┌────────
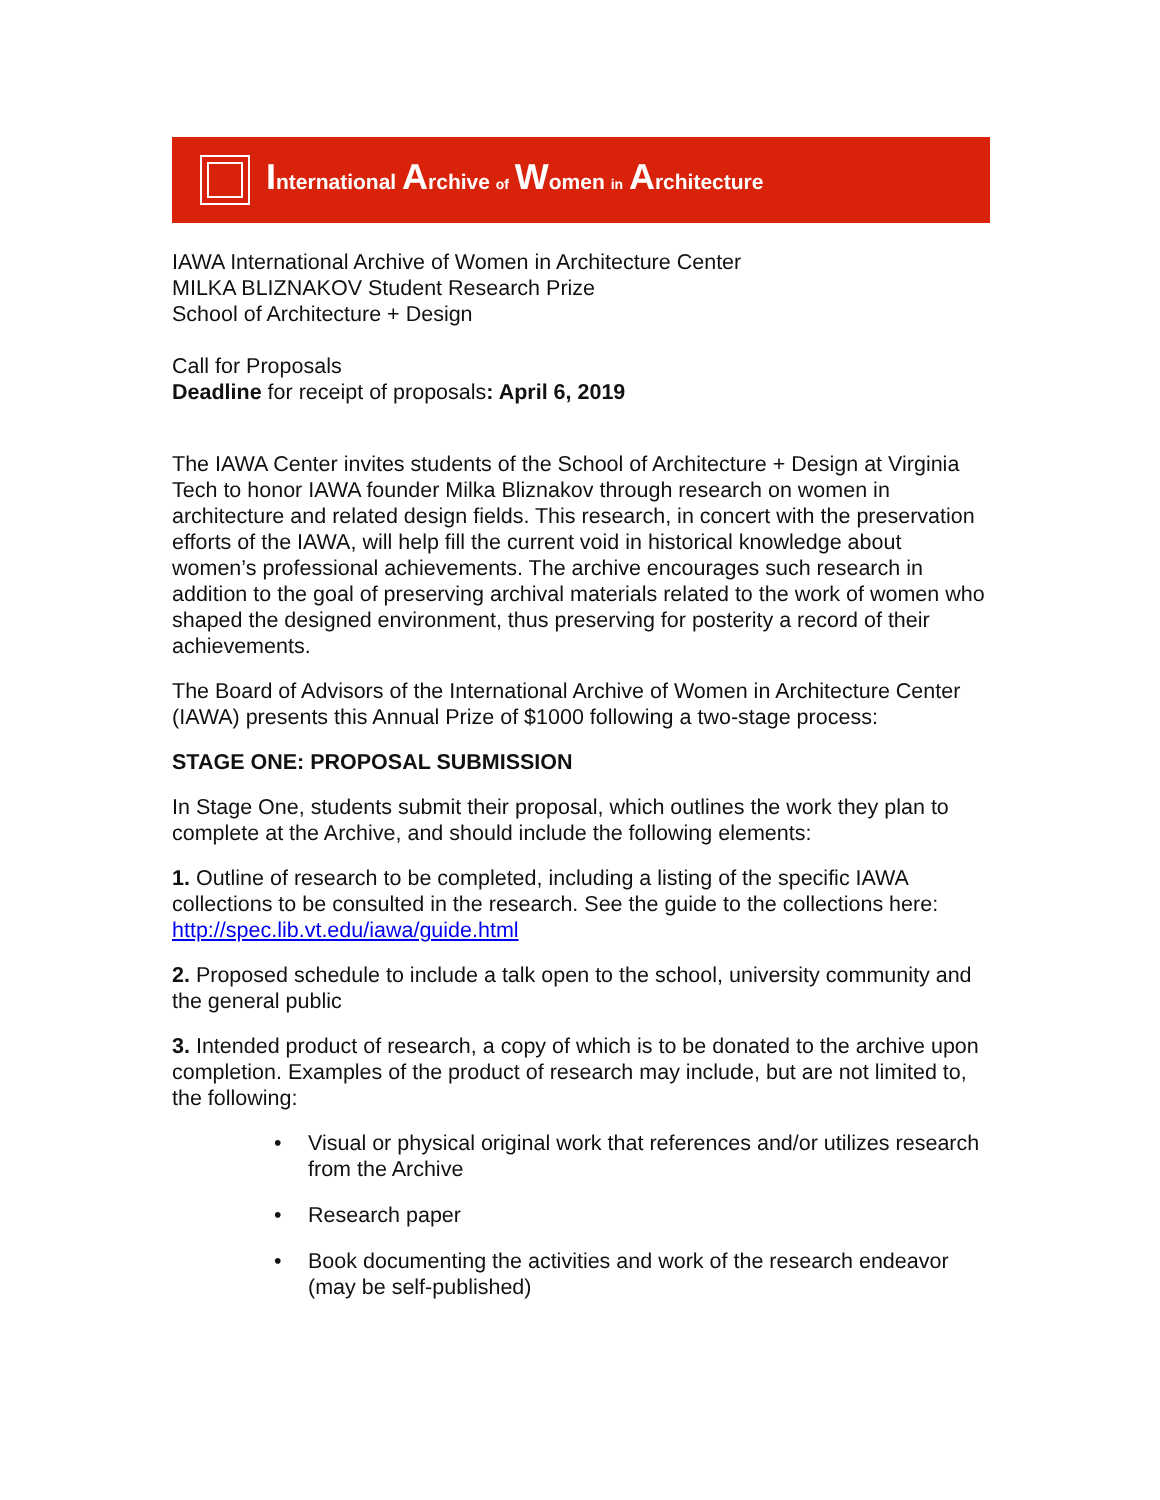International Archive of Women in Architecture
IAWA International Archive of Women in Architecture Center
MILKA BLIZNAKOV Student Research Prize
School of Architecture + Design
Call for Proposals
Deadline for receipt of proposals: April 6, 2019
The IAWA Center invites students of the School of Architecture + Design at Virginia Tech to honor IAWA founder Milka Bliznakov through research on women in architecture and related design fields. This research, in concert with the preservation efforts of the IAWA, will help fill the current void in historical knowledge about women’s professional achievements. The archive encourages such research in addition to the goal of preserving archival materials related to the work of women who shaped the designed environment, thus preserving for posterity a record of their achievements.
The Board of Advisors of the International Archive of Women in Architecture Center (IAWA) presents this Annual Prize of $1000 following a two-stage process:
STAGE ONE: PROPOSAL SUBMISSION
In Stage One, students submit their proposal, which outlines the work they plan to complete at the Archive, and should include the following elements:
1. Outline of research to be completed, including a listing of the specific IAWA collections to be consulted in the research. See the guide to the collections here: http://spec.lib.vt.edu/iawa/guide.html
2. Proposed schedule to include a talk open to the school, university community and the general public
3. Intended product of research, a copy of which is to be donated to the archive upon completion. Examples of the product of research may include, but are not limited to, the following:
• Visual or physical original work that references and/or utilizes research from the Archive
• Research paper
• Book documenting the activities and work of the research endeavor (may be self-published)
└────────
WHAT IS REQUIRED:
Once you find the line with "Deadline for receipt" above, print it and every line after it up to and including the line with "STAGE ONE: PROPOSAL SUBMISSION", exactly as written and nothing else.

WRITTEN RESPONSE:
Deadline for receipt of proposals: April 6, 2019
The IAWA Center invites students of the School of Architecture + Design at Virginia Tech to honor IAWA founder Milka Bliznakov through research on women in architecture and related design fields. This research, in concert with the preservation efforts of the IAWA, will help fill the current void in historical knowledge about women’s professional achievements. The archive encourages such research in addition to the goal of preserving archival materials related to the work of women who shaped the designed environment, thus preserving for posterity a record of their achievements.
The Board of Advisors of the International Archive of Women in Architecture Center (IAWA) presents this Annual Prize of $1000 following a two-stage process:
STAGE ONE: PROPOSAL SUBMISSION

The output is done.